Johnson, the 1995 NCAA Division III Cross Country Coach of the Year, spent 37 seasons in charge of the Wabash harriers.
Since 1991, Wabash recorded three top-10 finishes at the NCAA meet while winning five straight Indiana Collegiate Athletic Conference titles (1992-96) and a Heartland Collegiate Athletic Conference crown. Johnson's 1995 team registered two perfect scores (15), the first at the GLCA Championships and the second in winning the NCAA Division III Great Lakes Regional.
Johnson, an Honorary Alumnus of the College from the Class of 1977, was named the HCAC Coach of the Year to add to his impressive total of eight ICAC Coach of the Year awards. He has also earned Wabash Coach of the Year honors four times, and he was inducted into the Wabash College Athletic Hall of Fame in 1994.
Even with such honors, Johnson's strength as a coach lies in his world-class relay coaching technique, which is part of the reason he served on the 2000 Olympic staff. Johnson appears at coaching clinics all over the country, including sessions at the United States Track & Field Coaches Association's annual convention, to discuss relay technique and handoffs.
Wabash runners benefit from Johnson's longtime work with the Olympic Development Committee, and from his involvement with two US Junior National Teams. In 1981, he served as an assistant coach at the National Sports Festival in New York. A year later, he coached sprints, relays, and hurdles in Ethiopia as part of the Olympic Solidarity Project.
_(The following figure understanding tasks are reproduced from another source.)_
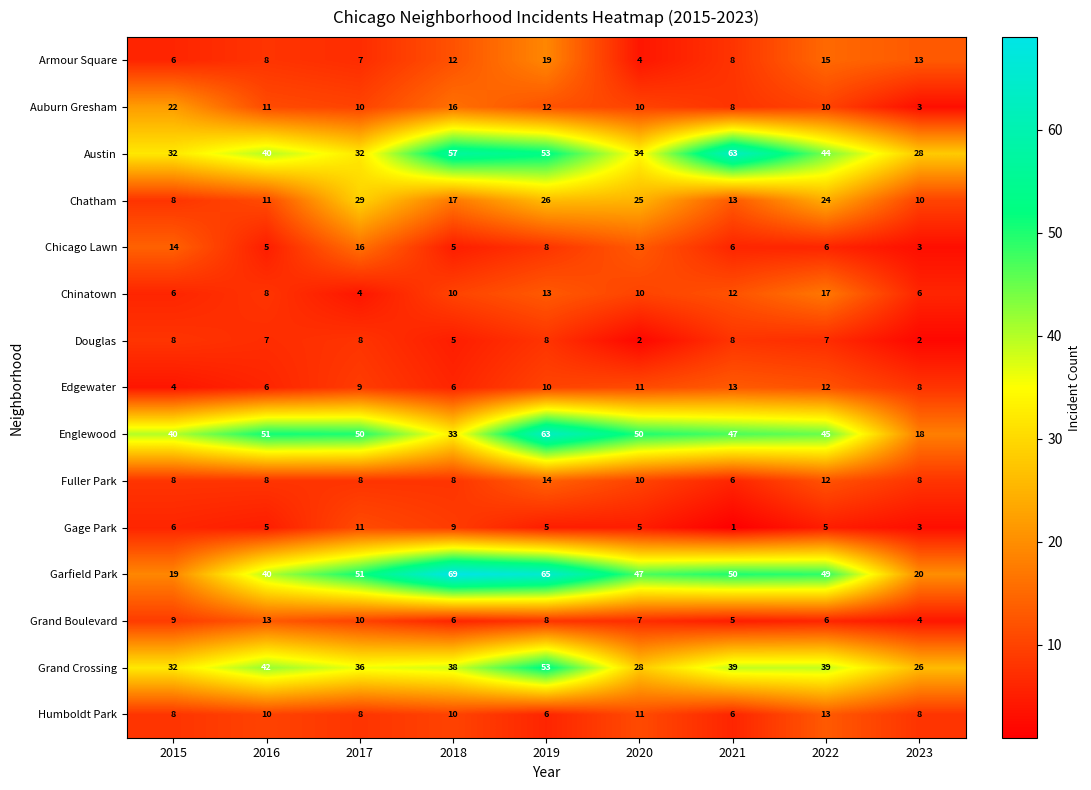

What is the greatest value displayed?

69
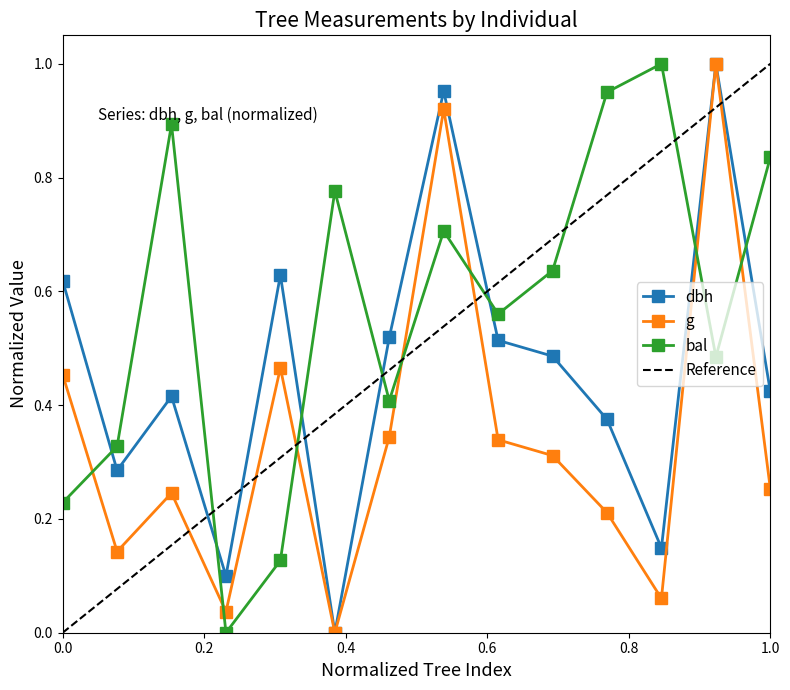

True or false: g has more than 1 points higher than both neighbors.

True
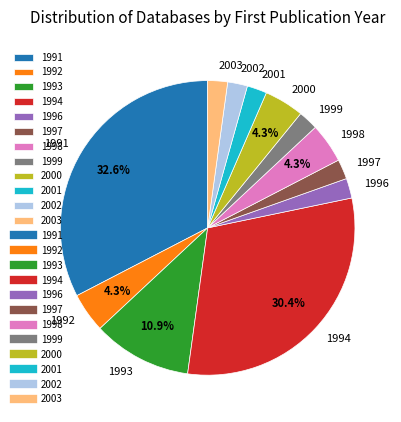

Does 1997 account for over 50% of the chart?

No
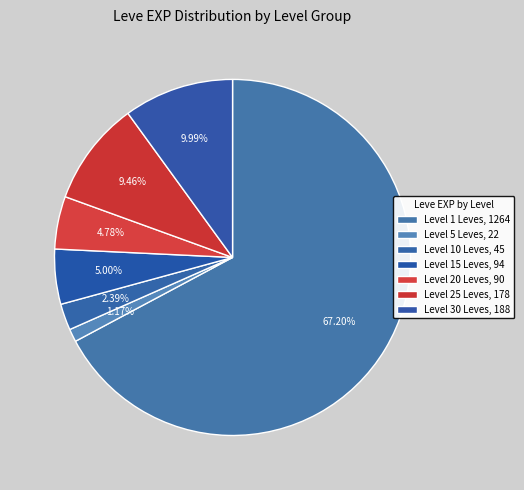

How many slices are in this pie chart?

7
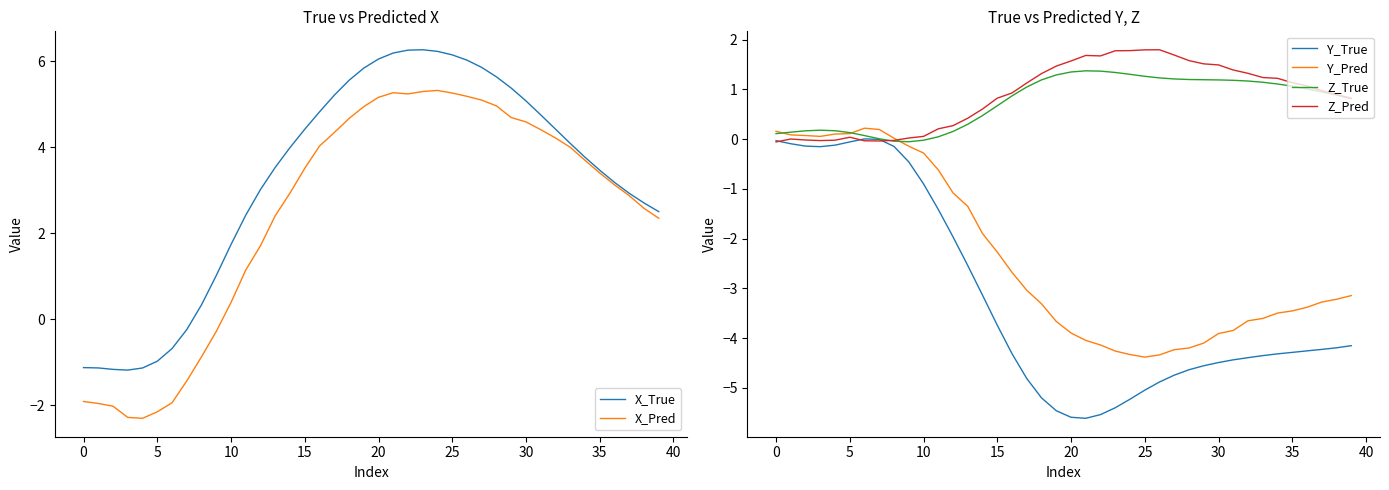

True or false: Y_True and Y_Pred cross at least once.

False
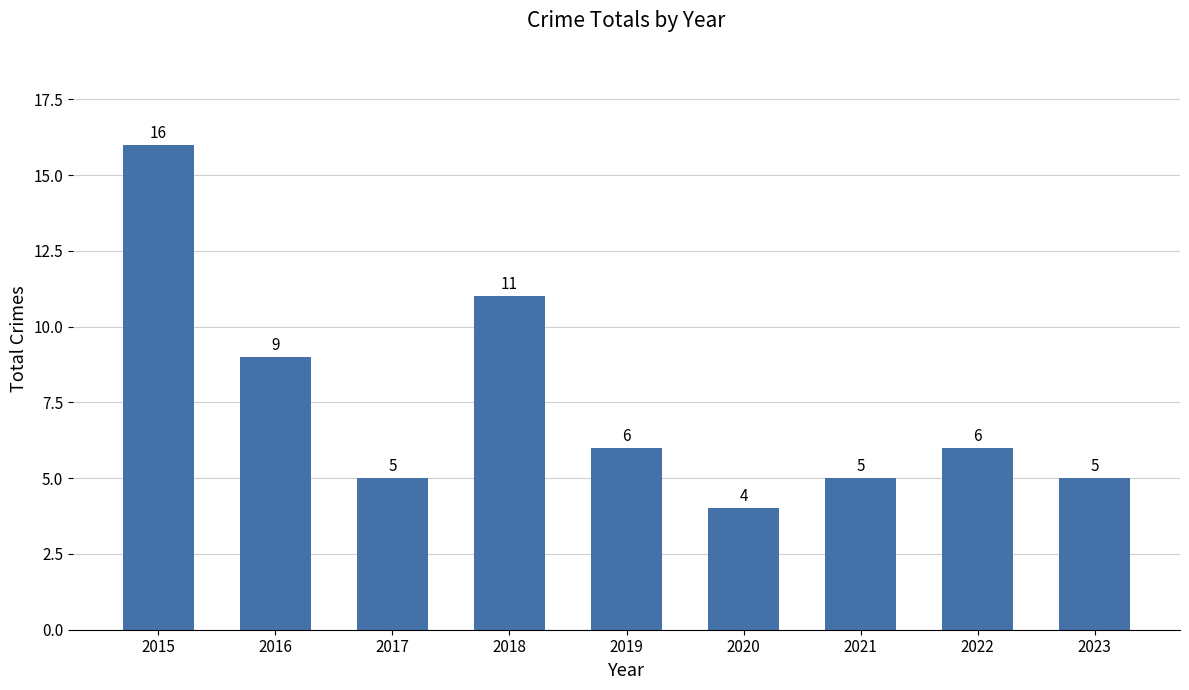

What is the value of the 3rd bar from the left?

5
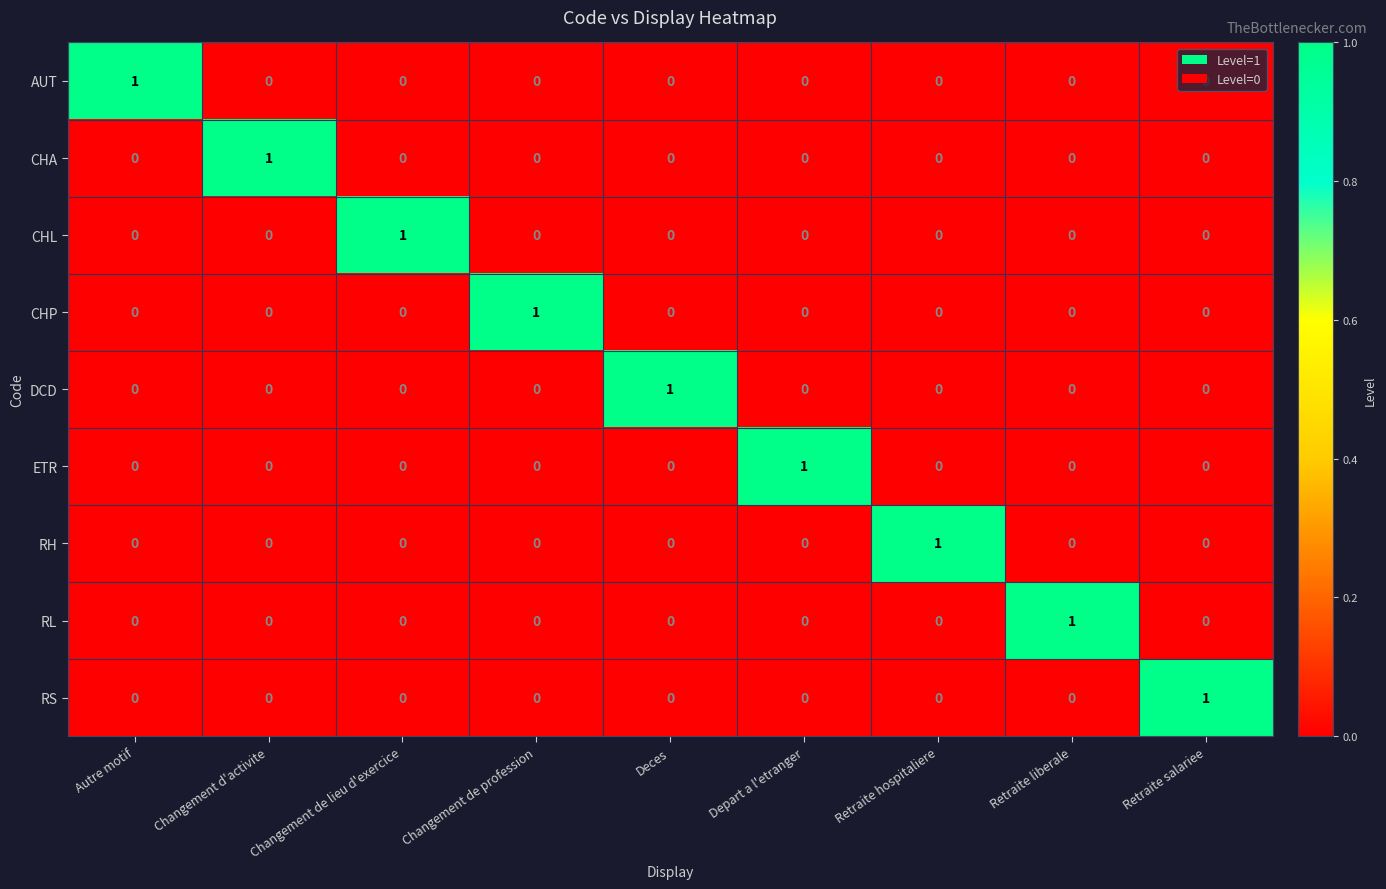

Is it true that RH equals 1 at Deces?

False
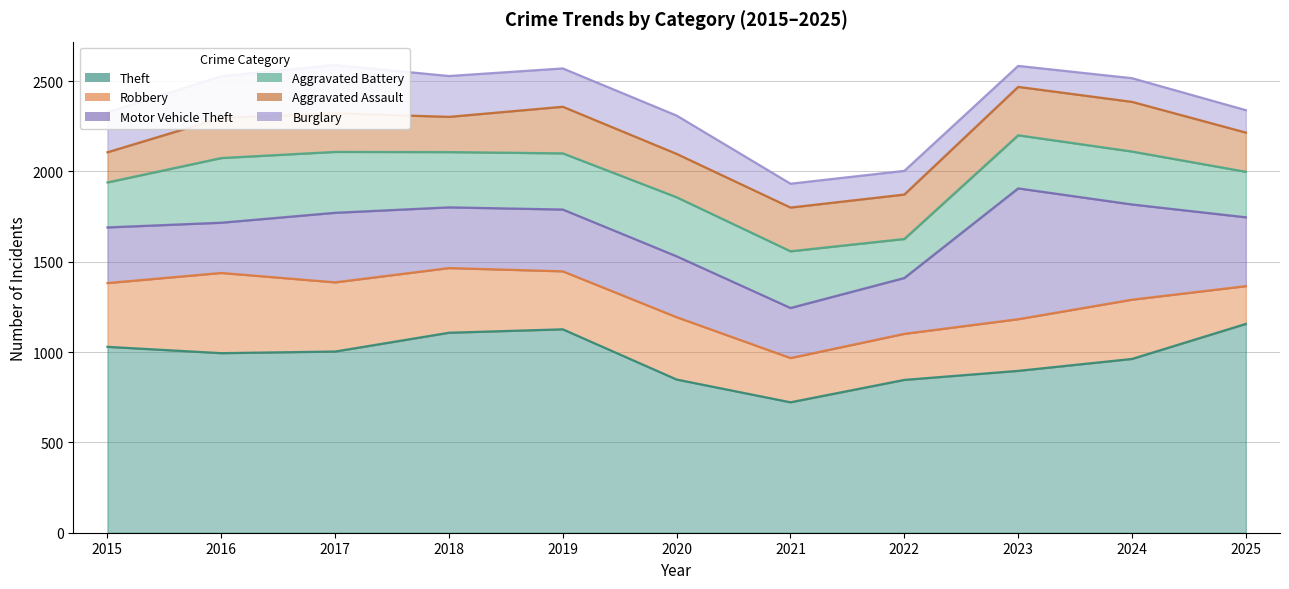

What is the value of the Motor Vehicle Theft point at the 4th from the left?

336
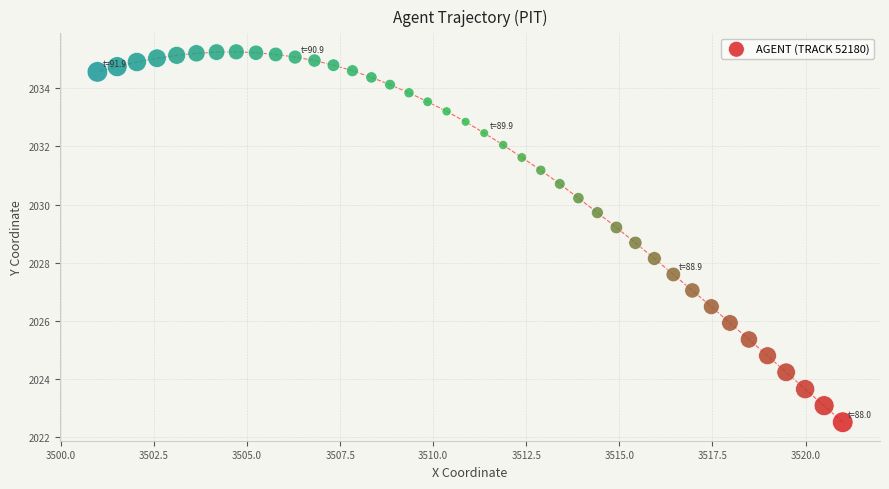

What is the range of Y values (max minus min)?

12.8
He was the head track coach for the North Team at the 1983 Olympic Sports Festival in Colorado Springs and later served as an assistant for the US Junior National Team which set two world records.
Johnson was the sprint and relay coach for the US Track Team at the 1993 World University Games, helping the 4 x 100 (38.65 seconds) and 4 x 400 (3:02.34) relay teams win Gold Medals. He gave his relay technique clinic to the US Track & Field Coaches Association during its annual meeting in 1994, as well as at the Atlanta convention just prior to the 1996 Summer Olympic Games.
A native of Englewood, New Jersey, Johnson was a track and football standout in high school and later attended the University of Idaho, where he graduated in 1965. Johnson was the 1962 Northwest AAU champion in the 440 and was a finalist at the 1963 NCAA Championships in the 220. He earned his master's in education from Purdue University in 1974. He received an honorary doctorate from Wabash in 2019.